The other Clinton/Obama connection is how the press detests the way new Democratic White Houses treat the media. Of course, the irony is thick, considering the utter contempt the Bush White House displayed toward the press. The way former chief of staff Andrew Card famously dismissed the press as just another D.C. special interest group desperately seeking access, the way aides quickly formed habits of not returning reporters’ calls for weeks and months, and the way the Bush White House waved in a former male prostitute using an alias and without any valid journalistic credentials to toss softball questions during briefings. That’s how Republicans brushed back the press. But it’s the Democrats whom reporters lash out at. It’s the Democrats whom reporters denounce with righteous indignation within days of the new administration’s taking office.
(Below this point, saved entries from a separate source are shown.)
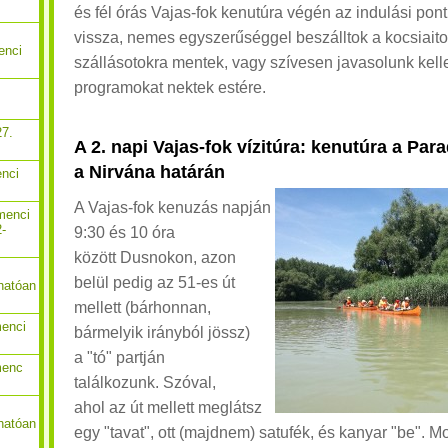
és fél órás Vajas-fok kenutúra végén az indulási pon
vissza, nemes egyszerűséggel beszálltok a kocsiaito
enci
szállásotokra mentek, vagy szívesen javasolunk kell
programokat nektek estére.
27.
A 2. napi Vajas-fok vízitúra: kenutúra a Pa
a Nirvána határán
enci
A Vajas-fok kenuzás napján
menci
2-
9:30 és 10 óra
között Dusnokon, azon
belül pedig az 51-es út
hatóan
mellett (bárhonnan,
menci
bármelyik irányból jössz)
a "tó" partján
menc
találkozunk.
Szóval,
ahol az út mellett meglátsz
hatóan
egy "tavat", ott (majdnem) satufék, és kanyar "be".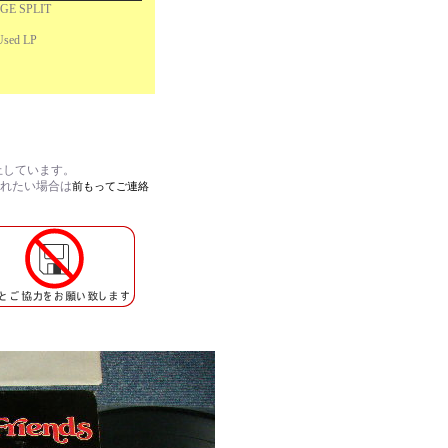
GE SPLIT
 Used LP
止しています。
されたい場合は
前もってご連絡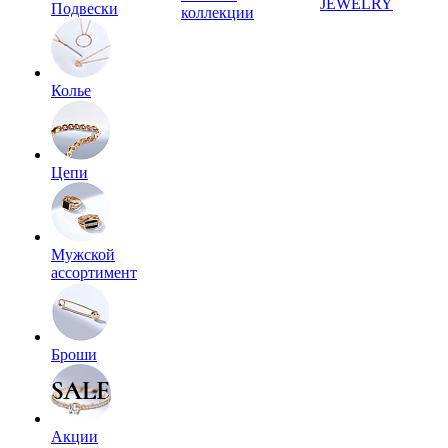
JEWELRY
Подвески
коллекции
Колье
Цепи
Мужской
ассортимент
Броши
Акции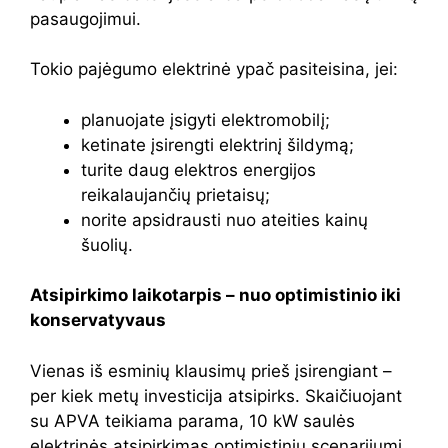
pasaugojimui.
Tokio pajėgumo elektrinė ypač pasiteisina, jei:
planuojate įsigyti elektromobilį;
ketinate įsirengti elektrinį šildymą;
turite daug elektros energijos
reikalaujančių prietaisų;
norite apsidrausti nuo ateities kainų
šuolių.
Atsipirkimo laikotarpis – nuo optimistinio iki
konservatyvaus
Vienas iš esminių klausimų prieš įsirengiant –
per kiek metų investicija atsipirks. Skaičiuojant
su APVA teikiama parama, 10 kW saulės
elektrinės atsipirkimas optimistiniu scenarijumi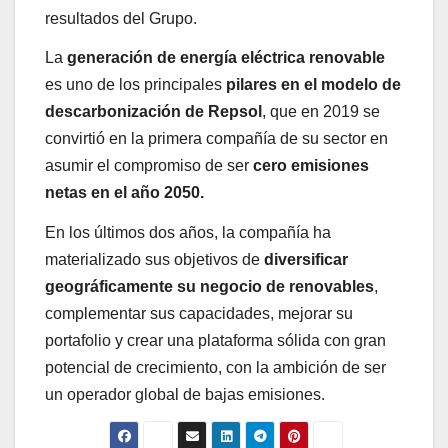
resultados del Grupo.
La
generación de energía eléctrica renovable
es uno de los principales
pilares en el modelo de
descarbonización de Repsol
, que en 2019 se
convirtió en la primera compañía de su sector en
asumir el compromiso de ser
cero emisiones
netas en el año 2050.
En los últimos dos años, la compañía ha
materializado sus objetivos de
diversificar
geográficamente su negocio de renovables
,
complementar sus capacidades, mejorar su
portafolio y crear una plataforma sólida con gran
potencial de crecimiento, con la ambición de ser
un operador global de bajas emisiones.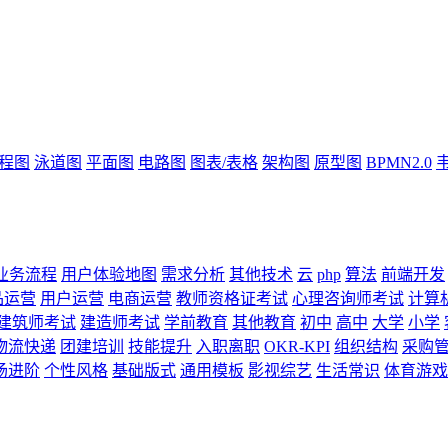
流程图
泳道图
平面图
电路图
图表/表格
架构图
原型图
BPMN2.0
业务流程
用户体验地图
需求分析
其他技术
云
php
算法
前端开发
品运营
用户运营
电商运营
教师资格证考试
心理咨询师考试
计算
建筑师考试
建造师考试
学前教育
其他教育
初中
高中
大学
小学
物流快递
团建培训
技能提升
入职离职
OKR-KPI
组织结构
采购
场进阶
个性风格
基础版式
通用模板
影视综艺
生活常识
体育游戏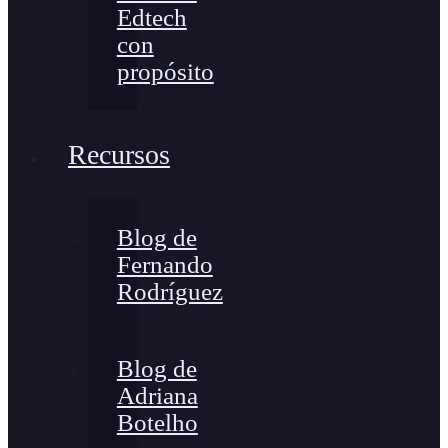
Edtech
con
propósito
Recursos
Blog de
Fernando
Rodríguez
Blog de
Adriana
Botelho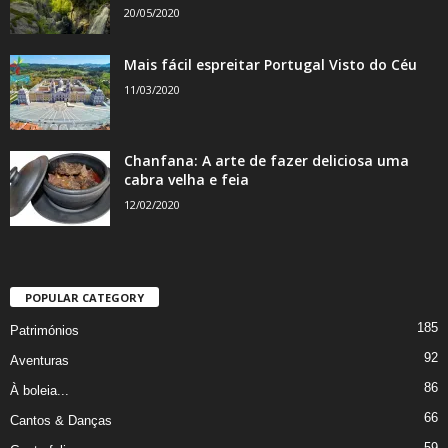
20/05/2020
Mais fácil espreitar Portugal Visto do Céu
11/03/2020
Chanfana: A arte de fazer deliciosa uma
cabra velha e feia
12/02/2020
POPULAR CATEGORY
185
Patrimónios
92
Aventuras
86
À boleia...
66
Cantos & Danças
59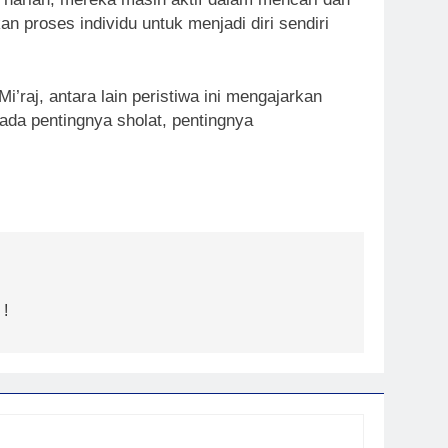
n proses individu untuk menjadi diri sendiri
raj, antara lain peristiwa ini mengajarkan
da pentingnya sholat, pentingnya
 !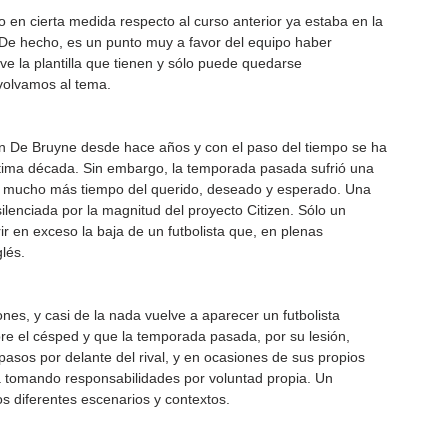
 en cierta medida respecto al curso anterior ya estaba en la 
o. De hecho, es un punto muy a favor del equipo haber 
 ve la plantilla que tienen y sólo puede quedarse 
volvamos al tema.
vin De Bruyne desde hace años y con el paso del tiempo se ha 
tima década. Sin embargo, la temporada pasada sufrió una 
go mucho más tiempo del querido, deseado y esperado. Una 
ilenciada por la magnitud del proyecto Citizen. Sólo un 
 en exceso la baja de un futbolista que, en plenas 
glés.
nes, y casi de la nada vuelve a aparecer un futbolista 
e el césped y que la temporada pasada, por su lesión, 
asos por delante del rival, y en ocasiones de sus propios 
 tomando responsabilidades por voluntad propia. Un 
os diferentes escenarios y contextos.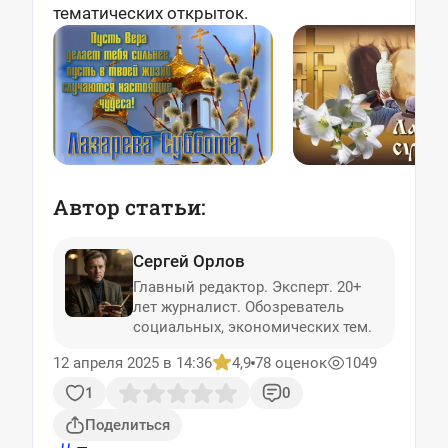
тематических открыток.
Автор статьи:
Сергей Орлов
Главный редактор. Эксперт. 20+
лет журналист. Обозреватель
социальных, экономических тем.
12 апреля 2025 в 14:36
4,9
78 оценок
1049
1
0
Поделиться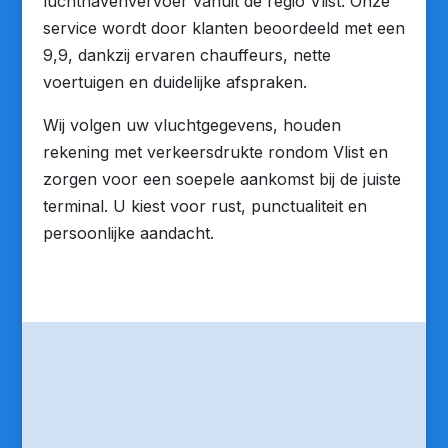
luchthavenvervoer vanuit de regio Vlist. Onze
service wordt door klanten beoordeeld met een
9,9, dankzij ervaren chauffeurs, nette
voertuigen en duidelijke afspraken.
Wij volgen uw vluchtgegevens, houden
rekening met verkeersdrukte rondom Vlist en
zorgen voor een soepele aankomst bij de juiste
terminal. U kiest voor rust, punctualiteit en
persoonlijke aandacht.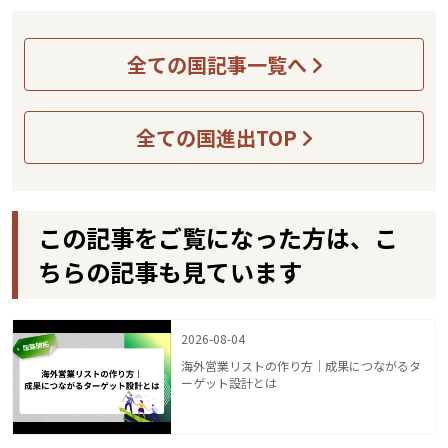
全ての国記事一覧へ
全ての国進出TOP
この記事をご覧になった方は、こ
ちらの記事も見ています
2026-08-04
海外営業リストの作り方｜成果につながるタ
ーゲット設計とは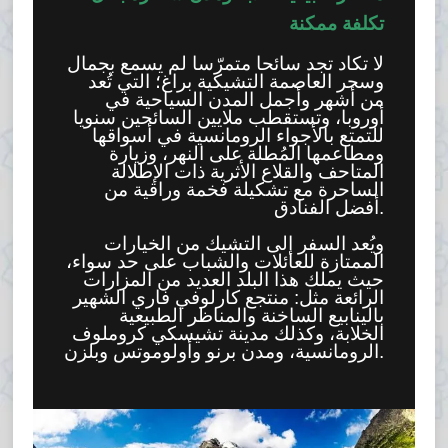
تكلفة ممكنة
لا تكاد تجد سائحا متمرّسا لم يسمع بجمال
وسحر العاصمة التشيكية براغ؛ التي تُعد
من أشهر وأجمل المدن السياحية في
أوروبا، وتستقطب ملايين السائحين سنويا
للتمتع بالأجواء الرومانسية في أسواقها
ومطاعمها المُطلة على النهر، وزيارة
المتاحف والقلاع الأثرية ذات الإطلالة
الساحرة مع تشكيلة فخمة وراقية من
أفضل الفنادق.
ويُعد السفر إلى التشيك من الخيارات
الممتازة للعائلات والشباب على حد سواء،
حيث يملك هذا البلد العديد من المزارات
الرائعة مثل: منتجع كارلوفي فاري الشهير
بالينابيع الساخنة والمناظر الطبيعية
الخلابة، وكذلك مدينة تشيسكي كروملوف
الرومانسية، ومدن برنو وأولوموتس وبلزن.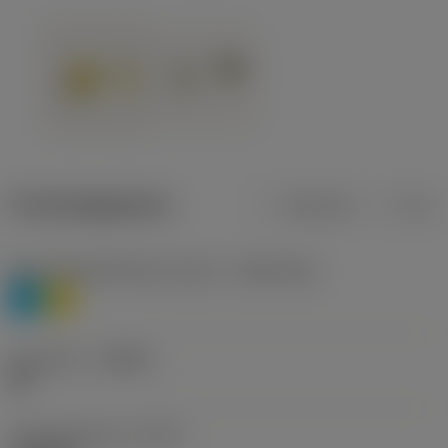
Productgegevens
Metrisch
Inch
Materiaalklassificatie niveau 1
(TMC1ISO)
P
M
Geometrie
(CBMD)
HR
Type bewerking
(CTPT)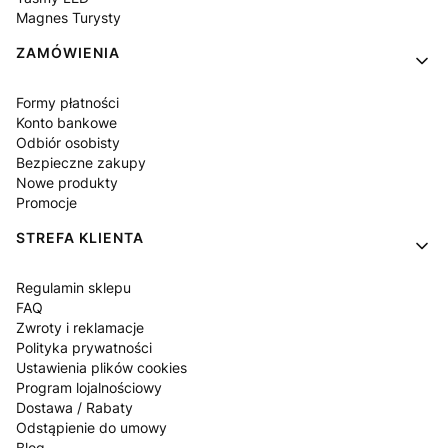
Magnes Turysty
ZAMÓWIENIA
Formy płatności
Konto bankowe
Odbiór osobisty
Bezpieczne zakupy
Nowe produkty
Promocje
STREFA KLIENTA
Regulamin sklepu
FAQ
Zwroty i reklamacje
Polityka prywatności
Ustawienia plików cookies
Program lojalnościowy
Dostawa / Rabaty
Odstąpienie do umowy
Blog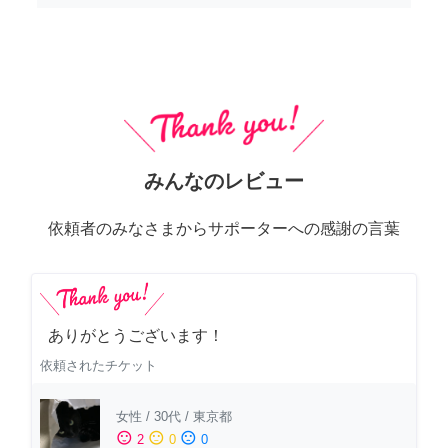
みんなのレビュー
依頼者のみなさまからサポーターへの感謝の言葉
ありがとうございます！
依頼されたチケット
女性
/
30代
/
東京都
sentiment_satisfied
sentiment_neutral
sentiment_dissatisfied
2
0
0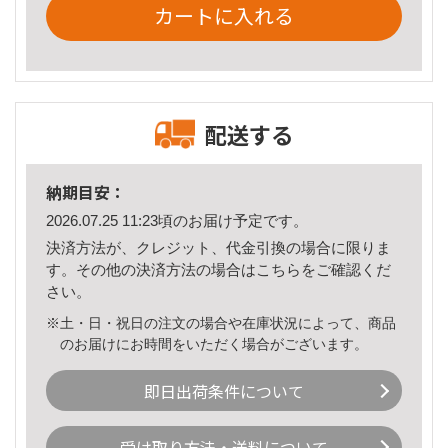
カートに入れる
配送する
納期目安：
2026.07.25 11:23頃のお届け予定です。
決済方法が、クレジット、代金引換の場合に限りま
す。その他の決済方法の場合は
こちら
をご確認くだ
さい。
※土・日・祝日の注文の場合や在庫状況によって、商品
のお届けにお時間をいただく場合がございます。
即日出荷条件について
受け取り方法・送料について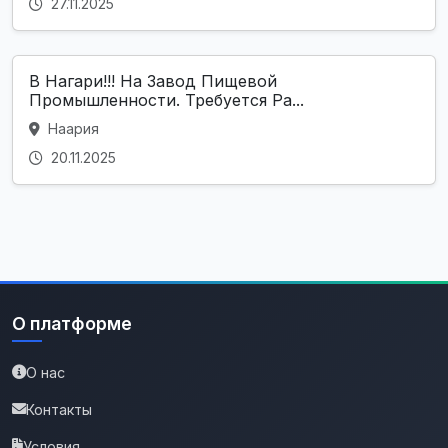
27.11.2025
В Нагари!!! На Завод Пищевой
Промышленности. Требуется Ра...
Наария
20.11.2025
О платформе
О нас
Контакты
Условия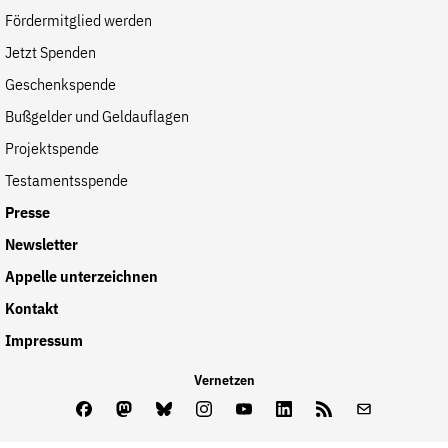
Fördermitglied werden
Jetzt Spenden
Geschenkspende
Bußgelder und Geldauflagen
Projektspende
Testamentsspende
Presse
Newsletter
Appelle unterzeichnen
Kontakt
Impressum
Vernetzen
Facebook
Mastodon
Bluesky
Instagram
Youtube
LinkedIn
Feed
Newslette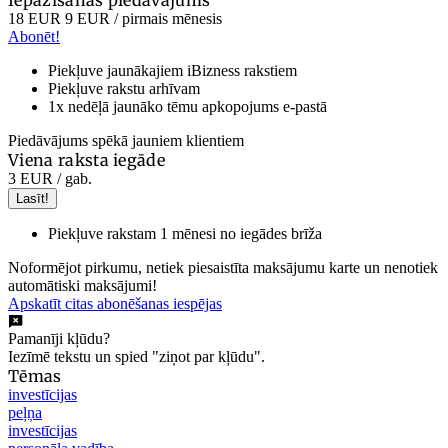
18 EUR
9 EUR
/ pirmais mēnesis
Abonēt!
Piekļuve jaunākajiem iBizness rakstiem
Piekļuve rakstu arhīvam
1x nedēļā jaunāko tēmu apkopojums e-pastā
Piedāvājums spēkā jauniem klientiem
Viena raksta iegāde
3 EUR
/ gab.
Lasīt!
Piekļuve rakstam 1 mēnesi no iegādes brīža
Noformējot pirkumu, netiek piesaistīta maksājumu karte un nenotiek
automātiski maksājumi!
Apskatīt citas abonēšanas iespējas
Pamanīji kļūdu?
Iezīmē tekstu un spied "ziņot par kļūdu".
Tēmas
investīcijas
peļņa
investīcijas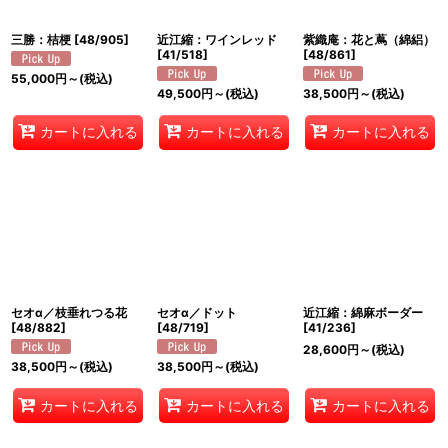
三勝：桔梗
[
48/905
]
近江縮：ワインレッド
紫織庵：花と蔦（綿絽）
[
41/518
]
[
48/861
]
55,000
円
～
(税込)
49,500
円
～
(税込)
38,500
円
～
(税込)
カートに入れる
カートに入れる
カートに入れる
セオα／枝垂れつる花
セオα／ドット
近江縮：綿麻ボーダー
[
48/882
]
[
48/719
]
[
41/236
]
28,600
円
～
(税込)
38,500
円
～
(税込)
38,500
円
～
(税込)
カートに入れる
カートに入れる
カートに入れる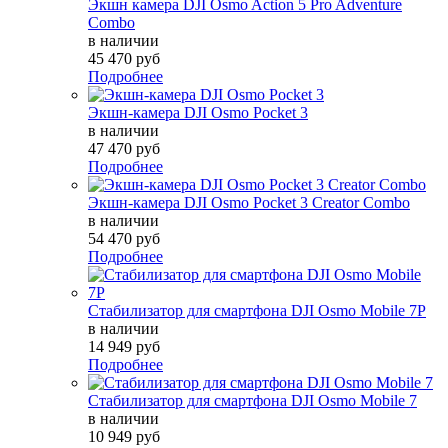
Экшн камера DJI Osmo Action 5 Pro Adventure
Combo
в наличии
45 470 руб
Подробнее
Экшн-камера DJI Osmo Pocket 3
в наличии
47 470 руб
Подробнее
Экшн-камера DJI Osmo Pocket 3 Creator Combo
в наличии
54 470 руб
Подробнее
Стабилизатор для смартфона DJI Osmo Mobile 7P
в наличии
14 949 руб
Подробнее
Стабилизатор для смартфона DJI Osmo Mobile 7
в наличии
10 949 руб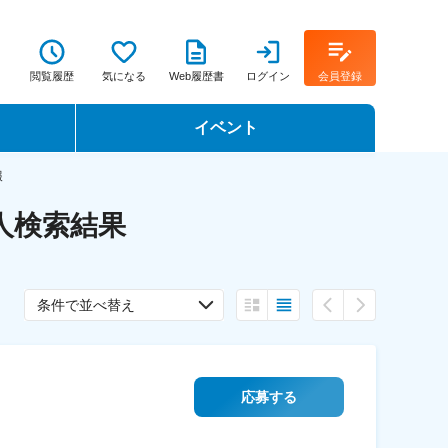
閲覧履歴
気になる
Web履歴書
ログイン
会員登録
イベント
転職イベント・転職セミナー
報
人検索結果
転職フェア
。
転職セミナー動画
条件で並べ替え
応募する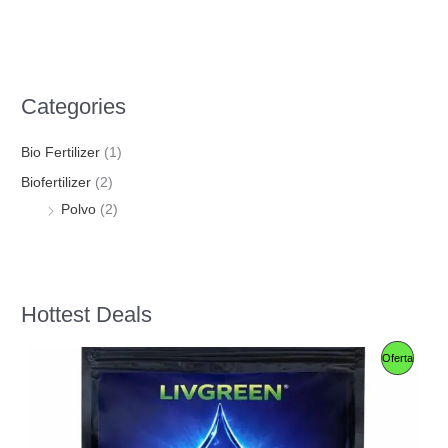
Categories
Bio Fertilizer
(1)
Biofertilizer
(2)
Polvo
(2)
Hottest Deals
E
E
P
Oferta
l
l
p
p
R
r
r
e
e
O
c
c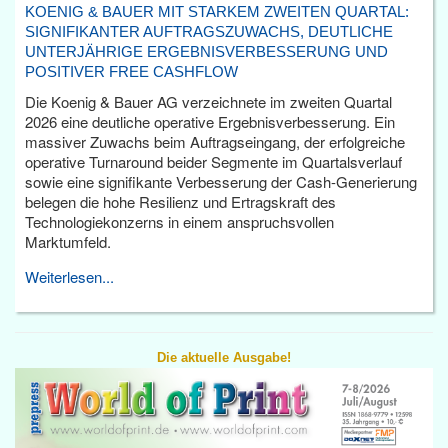
KOENIG & BAUER MIT STARKEM ZWEITEN QUARTAL:
SIGNIFIKANTER AUFTRAGSZUWACHS, DEUTLICHE
UNTERJÄHRIGE ERGEBNISVERBESSERUNG UND
POSITIVER FREE CASHFLOW
Die Koenig & Bauer AG verzeichnete im zweiten Quartal
2026 eine deutliche operative Ergebnisverbesserung. Ein
massiver Zuwachs beim Auftragseingang, der erfolgreiche
operative Turnaround beider Segmente im Quartalsverlauf
sowie eine signifikante Verbesserung der Cash-Generierung
belegen die hohe Resilienz und Ertragskraft des
Technologiekonzerns in einem anspruchsvollen
Marktumfeld.
Weiterlesen...
Die aktuelle Ausgabe!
Back at the outset of 1993, journalists complained that the new Clinton communications team limited their access by closing off portions of the White House to reporters, that aides didn’t sufficiently schmooze journalists, and that the new president did not have enough formal press conferences. (And don’t even ask what reporters did when their pals in the White House travel office got fired.) “They’re dissing us,” Los Angeles Times California editor David Lauter, then-White House reporter, complained in April 1993.

Well, fast-forward to last week, and it’s déjà vu all over again. Here’s how Politico cataloged the media’s petty laundry list of grievances that sparked the press “frustration”:

There have been a handful of rocky moments so far. Some press staffers found their name cards misspelled on Wednesday and phone lines weren’t properly hooked up. Reporters trying to reach the press staff got emails bounced back.

[…]

And in the hours before Gibbs’ briefing, the northwest gate of the White House started running out of temporary passes.

No wonder NBC’s Chuck Todd compared the White House press room to Gitmo — reporters’ names were misspelled!

It was telling that in its piece about Obama’s press woes, Politico noted how the Clinton administration had also run into trouble with the press over issues of access. Noticeably absent from the Politico article was any mention of how the Bush administration dramatically limited media access, regularly cordoned off information from the press, and warned reporters that edgy questions posed at the daily sessions were “noted in the building.” That’s all been tossed down the memory hole. It’s only new Democratic presidents who are asked to play nice with the press and get badgered when they do not.